In Spain, the regulatory response to the phenomenon from each level of administration (national, regional, local) is proving to be slow and reactionary. New articles are being added to pre-existing regulations that benefit the traditional service suppliers as opposed to suppliers from the new digital platforms.
In Italy, on the other hand, the national parliament is negotiating the “Sharing Economy Act” (Act 3564), which is intended to regulate the phenomenon comprehensively through rules common to all platforms. These rules will require them to operate with transparency, fulfil their fiscal obligations, comply with the competition regulations and ensure consumers’ protection.
When it comes to reacting to the sharing economy, public policies can pursue three goals (be it through laws or action plans): establish requirements or forbid certain exchanges, facilitate and promote their use or try to respond in a neutral way without generating consequences.

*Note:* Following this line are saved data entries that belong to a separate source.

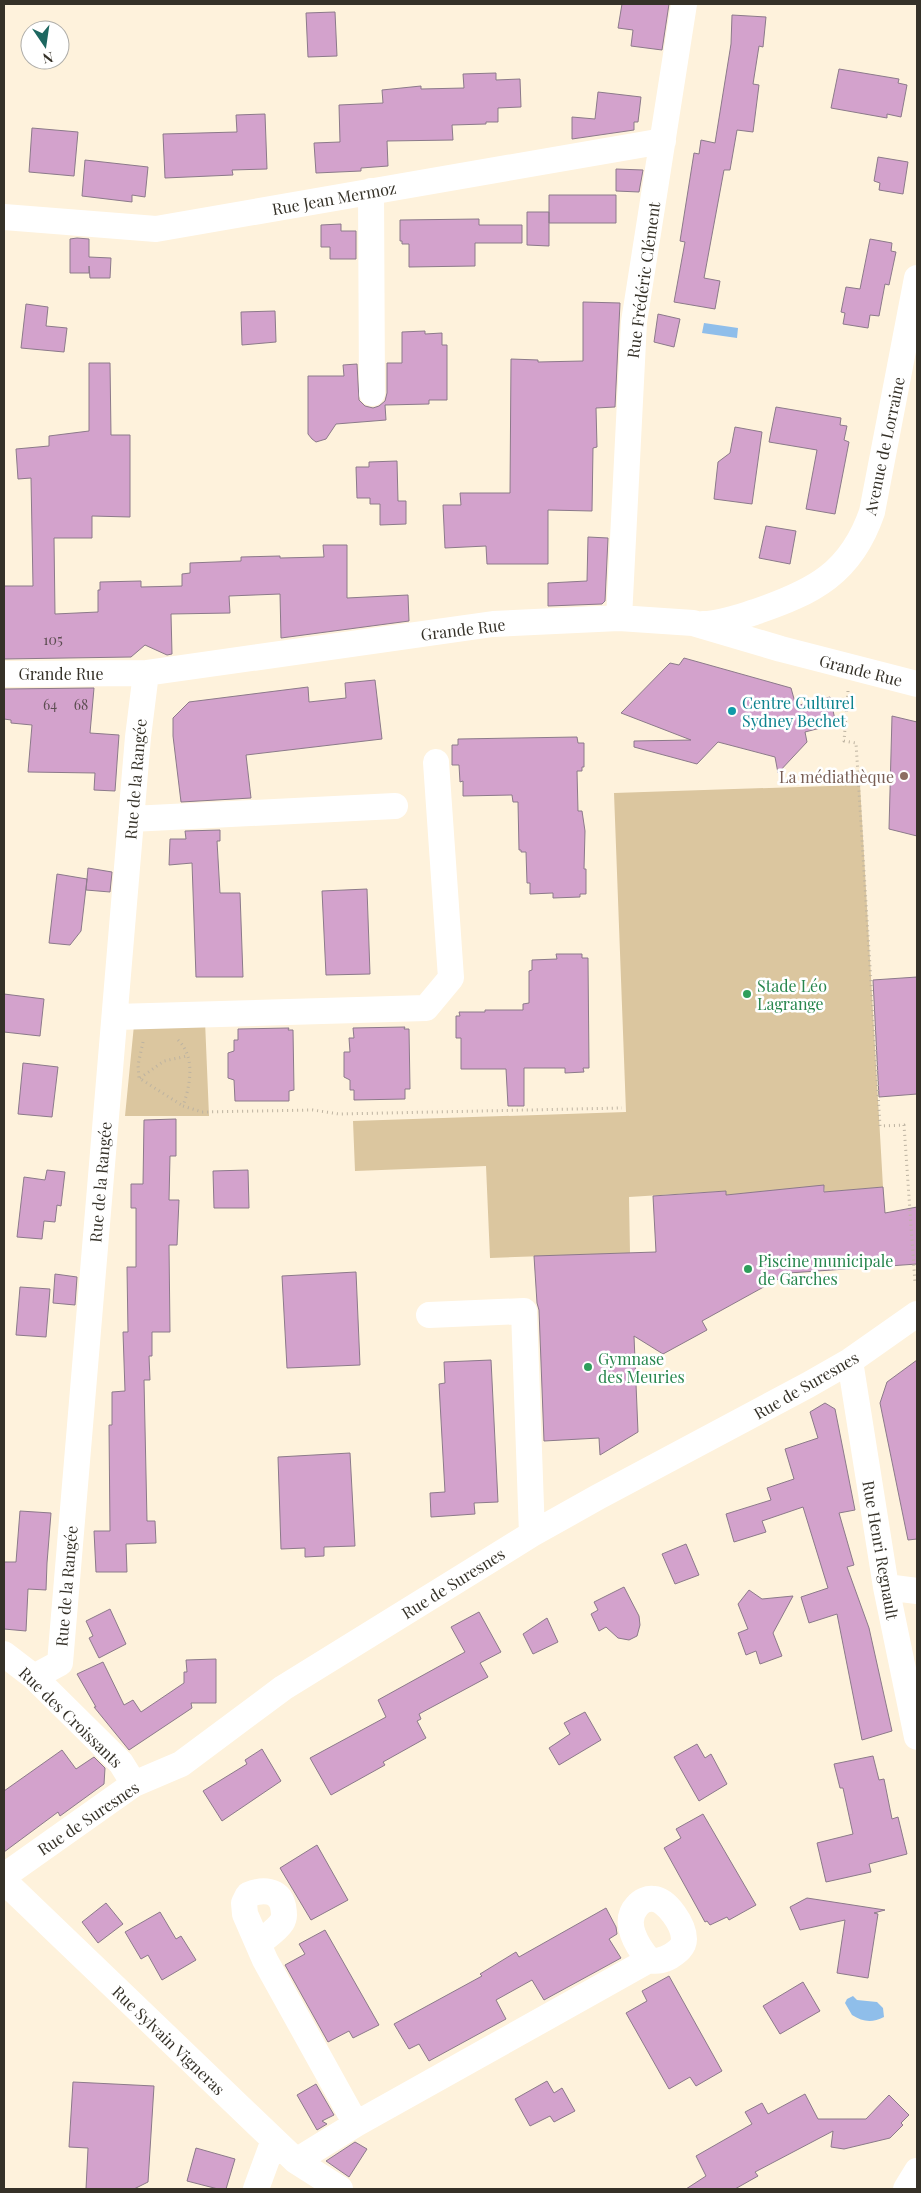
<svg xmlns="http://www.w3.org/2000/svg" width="921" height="2193" font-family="'Playfair Display',serif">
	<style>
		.green { fill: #dbc69f }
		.water { fill: #8fbeea }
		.building { fill: #d3a2cc; stroke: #8c7a8a }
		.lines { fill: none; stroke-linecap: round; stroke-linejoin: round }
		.path { stroke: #bdb3a1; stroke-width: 3; stroke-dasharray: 1 4; stroke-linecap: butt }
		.minor { stroke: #fff; stroke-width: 26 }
		.culture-dot { fill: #0f9aa8; stroke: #fff; stroke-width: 2 }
		.education-dot { fill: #8d6e63; stroke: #fff; stroke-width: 2 }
		.leisure-dot { fill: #2e9e5b; stroke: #fff; stroke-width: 2 }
		.labels { text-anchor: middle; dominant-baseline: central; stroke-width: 5; stroke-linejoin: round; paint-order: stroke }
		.number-label { font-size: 14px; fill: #5c4d51 }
		.street-label { font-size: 16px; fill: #353128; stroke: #fff }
		.culture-label { font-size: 16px; fill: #0d838f; stroke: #fff; text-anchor: start }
		.education-label { font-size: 16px; fill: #785e54; stroke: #fff; text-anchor: end }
		.leisure-label { font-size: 16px; fill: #27864d; stroke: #fff; text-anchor: start }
	</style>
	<rect width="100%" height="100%" fill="#fef2dc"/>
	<path class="green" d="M 860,785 L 883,1187 L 825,1192 L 824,1186 L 726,1195 L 725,1191 L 629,1197 L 630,1253 L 490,1258 L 486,1166 L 355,1171 L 353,1121 L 626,1112 L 614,793 Z
		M 205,1021 L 209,1116 L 125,1116 L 134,1025 Z"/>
	<path class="water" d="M 704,323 L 738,328 L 737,338 L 702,333 Z
		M 853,1996 L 857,2000 L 877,2002 L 883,2008 L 884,2017 C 872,2023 863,2022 852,2015 L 845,2003 L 847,1999 Z"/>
	<path class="building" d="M 622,4 L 669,4 L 662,50 L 631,46 L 633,30 L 618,28 Z
		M 335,12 L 337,56 L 308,57 L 306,13 Z
		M 732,15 L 766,17 L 763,47 L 759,46 L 753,84 L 759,85 L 753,132 L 737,130 L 730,170 L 724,170 L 704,278 L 720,281 L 715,309 L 674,302 L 685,242 L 680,241 L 694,153 L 699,154 L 701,140 L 715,143 L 731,44 Z
		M 839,69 L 899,79 L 898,83 L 907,85 L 901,117 L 887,114 L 887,118 L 831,108 Z
		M 496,73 L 496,80 L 520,79 L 521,107 L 498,108 L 498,122 L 486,122 L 486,124 L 452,125 L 453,140 L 387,141 L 388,166 L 361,168 L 361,171 L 316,173 L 314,143 L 340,142 L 339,105 L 383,103 L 382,90 L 421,86 L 421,89 L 464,88 L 463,74 Z
		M 598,92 L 641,97 L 638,122 L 634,122 L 634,130 L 572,139 L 572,117 L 595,119 Z
		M 265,114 L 267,169 L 232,170 L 233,175 L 165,178 L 163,134 L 237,132 L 236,115 Z
		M 32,128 L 78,132 L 74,176 L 29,172 Z
		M 878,157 L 908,162 L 903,194 L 879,190 L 880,183 L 874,181 Z
		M 85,160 L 148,167 L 145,197 L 132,195 L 132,202 L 82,196 Z
		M 616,169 L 643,170 L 639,192 L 616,191 Z
		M 549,195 L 616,195 L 616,223 L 549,223 Z
		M 527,212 L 549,212 L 549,246 L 527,245 Z
		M 479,219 L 479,225 L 522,225 L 522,243 L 475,243 L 475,266 L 409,267 L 409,244 L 402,244 L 402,241 L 400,241 L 400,220 Z
		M 341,224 L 341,231 L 356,231 L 356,259 L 330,259 L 330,247 L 321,247 L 321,225 Z
		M 77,238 L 89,239 L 89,257 L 111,258 L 110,278 L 90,278 L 89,266 L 89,273 L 70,273 L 70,239 Z
		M 870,239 L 892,243 L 891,251 L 896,252 L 889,285 L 885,284 L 879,316 L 870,315 L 868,328 L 843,324 L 845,313 L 841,312 L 846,287 L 860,289 Z
		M 583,302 L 620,303 L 615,407 L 596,408 L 597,447 L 593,448 L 592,511 L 548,510 L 548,564 L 487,564 L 486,546 L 445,548 L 443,505 L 461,505 L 460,493 L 510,493 L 511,359 L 538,360 L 538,362 L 583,361 Z
		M 26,304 L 48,307 L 46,326 L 67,328 L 64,352 L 21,348 Z
		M 275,311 L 276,342 L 242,345 L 241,312 Z
		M 658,314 L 680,319 L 674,347 L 654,342 Z
		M 425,331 L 425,334 L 442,333 L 442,345 L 447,345 L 447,400 L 429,400 L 429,404 L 385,405 L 386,420 L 336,424 L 326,439 L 316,442 L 312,439 L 308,434 L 308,376 L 344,376 L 343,365 L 357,364 L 359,400 L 365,406 L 373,408 L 379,406 L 385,401 L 387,393 L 387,363 L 402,363 L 402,332 Z
		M 89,363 L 110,363 L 111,435 L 130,435 L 130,517 L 92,516 L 92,538 L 54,538 L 55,614 L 98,612 L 98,590 L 100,590 L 100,582 L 141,581 L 141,587 L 182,586 L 182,574 L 190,573 L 190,563 L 241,561 L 241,557 L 280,556 L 280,558 L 324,557 L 323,545 L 347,545 L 347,598 L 408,595 L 409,621 L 281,638 L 280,594 L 229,596 L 230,613 L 171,614 L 172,654 L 167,655 L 145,645 L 131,657 L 4,659 L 4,586 L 33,586 L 31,478 L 18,479 L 16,449 L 49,446 L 49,436 L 89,431 Z
		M 776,407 L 841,418 L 840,425 L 847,426 L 844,440 L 849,442 L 835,514 L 806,509 L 817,450 L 769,442 Z
		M 735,427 L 762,432 L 752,504 L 714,499 L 718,462 L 730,453 Z
		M 397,461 L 398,501 L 406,501 L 406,524 L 380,525 L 380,504 L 370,504 L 370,498 L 357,498 L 356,467 L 369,467 L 369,462 Z
		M 766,526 L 796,531 L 790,564 L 759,558 Z
		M 588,537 L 608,538 L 605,601 L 602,604 L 548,606 L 548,583 L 587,581 Z
		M 684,658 L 791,688 L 796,706 L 830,697 L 836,724 L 805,732 L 807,742 L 778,773 L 775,757 L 718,742 L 697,764 L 634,747 L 634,741 L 691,740 L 621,713 L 670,663 L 679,665 Z
		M 375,680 L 382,739 L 246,755 L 251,798 L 181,802 L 173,736 L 173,718 L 189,702 L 308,687 L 309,702 L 346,698 L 345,683 Z
		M 94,688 L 90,733 L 119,735 L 115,791 L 94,790 L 95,773 L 28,772 L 32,725 L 11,723 L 11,720 L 4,719 L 4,689 Z
		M 892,716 L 917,722 L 917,836 L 889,829 Z
		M 577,737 L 578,743 L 584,743 L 584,767 L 582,767 L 582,771 L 577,771 L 578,811 L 582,811 L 585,831 L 584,869 L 586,869 L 586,894 L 580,894 L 580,897 L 553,898 L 553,893 L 530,894 L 530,883 L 527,883 L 526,852 L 521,852 L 521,850 L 519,850 L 518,802 L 513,802 L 512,795 L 463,796 L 463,781 L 460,782 L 459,765 L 452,765 L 452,745 L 458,745 L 458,739 Z
		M 220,830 L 220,841 L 217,841 L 220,893 L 240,893 L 243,977 L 196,977 L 192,863 L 169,865 L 170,839 L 186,839 L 185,831 Z
		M 88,868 L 112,872 L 110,892 L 86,890 Z
		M 57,874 L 87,879 L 81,931 L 70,945 L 49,943 Z
		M 367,889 L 370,974 L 326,975 L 322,891 Z
		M 556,954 L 582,954 L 582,958 L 588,958 L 589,1068 L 583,1068 L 584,1072 L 565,1073 L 565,1068 L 524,1068 L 524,1106 L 508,1106 L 506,1069 L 461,1069 L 461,1038 L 456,1038 L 456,1016 L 460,1016 L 459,1012 L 485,1012 L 485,1010 L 523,1010 L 523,1004 L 529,1003 L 529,971 L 532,970 L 532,960 L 557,959 Z
		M 917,977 L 917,1094 L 879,1097 L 873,980 Z
		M 4,994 L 44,999 L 40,1036 L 4,1032 Z
		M 405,1027 L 404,1029 L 409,1029 L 410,1089 L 405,1089 L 405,1099 L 354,1100 L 354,1090 L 350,1090 L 350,1080 L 344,1077 L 344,1052 L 350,1052 L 349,1038 L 354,1038 L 353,1028 Z
		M 289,1028 L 288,1030 L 293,1030 L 294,1090 L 289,1091 L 289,1101 L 235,1101 L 234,1080 L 228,1078 L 228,1053 L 234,1051 L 234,1040 L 238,1040 L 238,1029 Z
		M 23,1063 L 58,1067 L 52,1117 L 18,1114 Z
		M 176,1119 L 176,1156 L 170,1156 L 169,1200 L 179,1200 L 177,1245 L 169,1245 L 170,1332 L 152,1332 L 152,1356 L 149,1356 L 150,1380 L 144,1380 L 147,1521 L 155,1521 L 156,1543 L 126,1544 L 127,1572 L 96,1572 L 94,1531 L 110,1531 L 109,1425 L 112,1425 L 112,1392 L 125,1391 L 123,1332 L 128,1332 L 127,1267 L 136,1267 L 136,1208 L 131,1208 L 131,1184 L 143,1184 L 144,1120 Z
		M 47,1170 L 65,1172 L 61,1206 L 57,1205 L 55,1222 L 44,1221 L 42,1239 L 17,1237 L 24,1177 L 45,1180 Z
		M 248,1170 L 249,1208 L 214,1208 L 213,1171 Z
		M 824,1185 L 824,1192 L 883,1187 L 885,1213 L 917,1207 L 917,1264 L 789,1273 L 702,1321 L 707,1330 L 663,1354 L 634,1336 L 638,1432 L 600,1455 L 599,1438 L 544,1441 L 539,1310 L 537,1303 L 534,1256 L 656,1252 L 653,1196 L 726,1191 L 726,1195 Z
		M 356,1272 L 360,1365 L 287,1368 L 282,1276 Z
		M 55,1274 L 77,1277 L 75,1305 L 53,1303 Z
		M 20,1287 L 50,1289 L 46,1337 L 16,1335 Z
		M 491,1360 L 498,1502 L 474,1503 L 475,1514 L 431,1517 L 430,1493 L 445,1492 L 439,1384 L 445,1383 L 444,1362 Z
		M 917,1360 L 917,1539 L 908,1540 L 880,1403 L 887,1382 Z
		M 825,1403 L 835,1409 L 855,1510 L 839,1513 L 854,1565 L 847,1567 L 869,1628 L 892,1731 L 862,1740 L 837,1614 L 809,1623 L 801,1597 L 828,1588 L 803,1507 L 762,1521 L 766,1532 L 734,1542 L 726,1514 L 771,1500 L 767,1488 L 794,1479 L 785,1449 L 818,1438 L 810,1412 Z
		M 350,1453 L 355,1546 L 324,1547 L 324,1556 L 305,1557 L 305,1548 L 281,1549 L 278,1457 Z
		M 20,1511 L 51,1513 L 47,1563 L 46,1590 L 28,1589 L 26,1631 L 4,1629 L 4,1562 L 16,1562 Z
		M 686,1544 L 699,1575 L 675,1584 L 662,1554 Z
		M 624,1587 L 639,1616 L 640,1625 L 637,1636 L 629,1640 L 618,1638 L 606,1627 L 599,1631 L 591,1614 L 598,1610 L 594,1602 Z
		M 749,1590 L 762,1599 L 793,1596 L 773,1633 L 782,1656 L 760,1664 L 756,1651 L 746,1655 L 738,1633 L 748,1629 L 738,1604 Z
		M 110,1609 L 126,1644 L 99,1658 L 89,1638 L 93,1636 L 86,1621 Z
		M 479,1612 L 501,1652 L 480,1663 L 488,1677 L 419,1714 L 421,1719 L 417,1721 L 426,1738 L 383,1762 L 385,1765 L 331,1795 L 310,1758 L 386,1717 L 378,1700 L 465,1652 L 451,1627 Z
		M 547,1618 L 558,1642 L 533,1654 L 523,1634 Z
		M 216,1659 L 216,1703 L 191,1703 L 192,1708 L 129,1750 L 94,1707 L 96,1707 L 77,1674 L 103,1662 L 124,1705 L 133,1700 L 141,1712 L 184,1683 L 184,1672 L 187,1672 L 186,1660 Z
		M 585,1712 L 601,1740 L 559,1765 L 549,1748 L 570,1734 L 564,1723 Z
		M 697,1744 L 705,1758 L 711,1754 L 727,1784 L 699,1801 L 674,1757 Z
		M 262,1749 L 281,1781 L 222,1821 L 203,1791 L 247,1764 L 245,1760 Z
		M 62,1750 L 76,1769 L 94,1757 L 105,1768 L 104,1784 L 60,1816 L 58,1812 L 4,1852 L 4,1791 Z
		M 873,1756 L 879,1780 L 884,1779 L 892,1819 L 898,1817 L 907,1854 L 869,1864 L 871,1872 L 826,1882 L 817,1843 L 853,1834 L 843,1788 L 840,1788 L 834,1764 Z
		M 703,1814 L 756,1905 L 729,1920 L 727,1917 L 710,1925 L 707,1921 L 705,1922 L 664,1848 L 681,1838 L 676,1829 Z
		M 317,1845 L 348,1900 L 311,1920 L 280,1868 Z
		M 807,1898 L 885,1910 L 874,1913 L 878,1914 L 868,1978 L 837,1973 L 845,1920 L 800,1930 L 790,1907 Z
		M 106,1903 L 123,1924 L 98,1943 L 82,1922 Z
		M 606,1908 L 616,1927 L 617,1934 L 609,1939 L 621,1958 L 544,2000 L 532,1980 L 496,2000 L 506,2019 L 429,2061 L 419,2044 L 409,2049 L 394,2024 L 482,1976 L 480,1974 L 516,1952 L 519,1957 Z
		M 160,1912 L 176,1939 L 181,1936 L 196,1960 L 162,1980 L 148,1955 L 141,1959 L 125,1932 Z
		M 325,1930 L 379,2025 L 353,2038 L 349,2031 L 328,2042 L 285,1965 L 305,1954 L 299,1944 Z
		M 669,1976 L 722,2071 L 696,2086 L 690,2077 L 669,2089 L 626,2013 L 647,2001 L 642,1991 Z
		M 803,1982 L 820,2011 L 780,2034 L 763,2006 Z
		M 547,2081 L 554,2093 L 562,2088 L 575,2111 L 554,2122 L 550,2116 L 530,2126 L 515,2099 Z
		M 73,2082 L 154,2086 L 148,2182 L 134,2189 L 86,2189 L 88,2148 L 69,2147 Z
		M 316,2084 L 334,2115 L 322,2121 L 327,2124 L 317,2130 L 297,2095 Z
		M 805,2094 L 818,2119 L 866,2119 L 889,2095 L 909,2115 L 901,2123 L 903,2125 L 890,2138 L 844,2149 L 831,2147 L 833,2131 L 755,2172 L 758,2176 L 735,2189 L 686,2189 L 706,2176 L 696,2156 L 752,2124 L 745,2112 L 762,2103 L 768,2114 Z
		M 355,2142 L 367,2149 L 349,2177 L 326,2161 Z
		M 196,2148 L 235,2159 L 226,2189 L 218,2189 L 187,2181 Z"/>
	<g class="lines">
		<path class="path" d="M 848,691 L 844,741 L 856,743 L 880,1126 L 904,1125 L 915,1283
			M 178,1040 C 196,1057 190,1086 183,1106 L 202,1112 L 313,1110 L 339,1114 L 622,1108
			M 143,1042 L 138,1065 L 139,1078 L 183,1106
			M 140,1078 L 164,1061 L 187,1056"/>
		<path class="minor" d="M 371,191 L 372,393
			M 4,217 L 156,229 L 663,141
			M 619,618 L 634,322 L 684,4
			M 703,624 C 721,624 739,617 755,612 C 814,592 851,573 872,512 L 917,278
			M 4,674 L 146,673 L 493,624 L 619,618 L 693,623 L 781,649 L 917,684
			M 131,819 L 395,806
			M 115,1017 L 426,1008 L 451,978 L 436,762
			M 429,1315 L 524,1311 L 532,1534
			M 850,1361 L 886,1587 L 917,1737
			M 886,1587 L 917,1591
			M 4,1654 L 34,1677 L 121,1763 L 134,1784
			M 34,1677 L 60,1663 L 138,737 L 146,673
			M 4,1876 L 134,1784 L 181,1764 L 283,1688 L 532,1534 L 598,1497 L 808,1385 L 850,1361 L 917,1314
			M 4,1881 L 296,2161 L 340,2189
			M 259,1943 C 266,1937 277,1930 282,1922 C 285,1917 284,1912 283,1906 C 279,1889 262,1889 248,1895 L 244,1903 L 245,1914 L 265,1960 L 356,2124
			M 296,2161 L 356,2124 L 649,1960 C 658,1962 663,1960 671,1956 C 677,1952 684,1947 684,1939 C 684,1925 667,1900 654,1899 C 648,1898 641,1901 637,1906 C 622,1922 637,1946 649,1960
			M 256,2189 L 274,2140
			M 906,2189 L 917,2171"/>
	</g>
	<circle class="culture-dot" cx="732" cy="711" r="5"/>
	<circle class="education-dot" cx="904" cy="776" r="5"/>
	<g class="leisure-dot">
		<circle cx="747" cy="994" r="5"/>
		<circle cx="748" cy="1269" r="5"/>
		<circle cx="588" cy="1367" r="5"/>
	</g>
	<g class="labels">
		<g class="number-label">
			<text x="53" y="639">105</text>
			<text x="50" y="704">64</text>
			<text x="81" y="704">68</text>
		</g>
		<g class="street-label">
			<text transform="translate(334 198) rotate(-10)">Rue Jean Mermoz</text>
			<text transform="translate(643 280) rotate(-82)">Rue Frédéric Clément</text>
			<text transform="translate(884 446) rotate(-78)">Avenue de Lorraine</text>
			<text transform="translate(463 629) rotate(-7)">Grande Rue</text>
			<text transform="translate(861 670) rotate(14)">Grande Rue</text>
			<text x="61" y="673">Grande Rue</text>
			<text transform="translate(135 779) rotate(-85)">Rue de la Rangée</text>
			<text transform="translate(100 1182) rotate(-85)">Rue de la Rangée</text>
			<text transform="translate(806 1385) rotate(-30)">Rue de Suresnes</text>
			<text transform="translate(881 1550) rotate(80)">Rue Henri Regnault</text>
			<text transform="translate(453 1583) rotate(-32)">Rue de Suresnes</text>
			<text transform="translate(66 1586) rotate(-85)">Rue de la Rangée</text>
			<text transform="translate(71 1717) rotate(44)">Rue des Croissants</text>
			<text transform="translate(88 1818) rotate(-34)">Rue de Suresnes</text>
			<text transform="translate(169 2040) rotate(44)">Rue Sylvain Vigneras</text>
		</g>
		<g class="culture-label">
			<text x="742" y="702">Centre Culturel<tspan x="742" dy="18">Sydney Bechet</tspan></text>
		</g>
		<g class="education-label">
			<text x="894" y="776">La médiathèque</text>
		</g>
		<g class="leisure-label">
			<text x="757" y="985">Stade Léo<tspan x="757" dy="18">Lagrange</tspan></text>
			<text x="758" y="1260">Piscine municipale<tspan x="758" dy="18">de Garches</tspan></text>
			<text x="598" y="1358">Gymnase<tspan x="598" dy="18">des Meuries</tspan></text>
		</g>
	</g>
	<rect width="921" height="2193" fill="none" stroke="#353128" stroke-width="10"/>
	<g transform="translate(45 45) rotate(167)"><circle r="24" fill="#ffffff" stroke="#aeada9"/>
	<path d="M0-4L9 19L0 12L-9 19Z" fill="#1d6760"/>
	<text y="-8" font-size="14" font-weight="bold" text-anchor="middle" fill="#353128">N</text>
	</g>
</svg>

In addition, legislation can adopt five different perspectives to solve the conflict:
- Regulate the phenomenon of the collaborative economy as a whole. Passing a global framework law that covers the different types of platforms and establishes their basic needs; or establishing a general framework that can be adapted to each platform on a case by case basis (Carballa Smichowski, 2016).
- Regulate the phenomenon sector by sector, enabling liberalization. Through a framework law capable of anticipating and addressing the way exchanges are conducted in that sector.
- Modify or introduce certain articles from existing regulations. To clarify and solve a conflict through the use of the law or to ensure consumers’ protection (Ranchordas, 2015).
- Joint regulation through the intervention of public authorities and self-regulating platforms (Cannon & Chung, 2014). When the exchanges of services are conducted at a small scale or within the private sphere. Or where a quantitative threshold (for example, according to monthly income) is introduced to determine when an activity starts being considered professional and is therefore subject to ordinary administrative regulations and obligations.
- Without public intervention or regulation. Self-regulation and laissez-faire complemented by court rulings. The conflict, which is not considered juridical and therefore does not require legislative response, can be solved by modifying the administration’s control and supervision procedures or by allowing the affected parties to take the cases to court. Regulatory intervention hinders the development of the collaborative economy (M. Cohen & Sundararajan, 2015).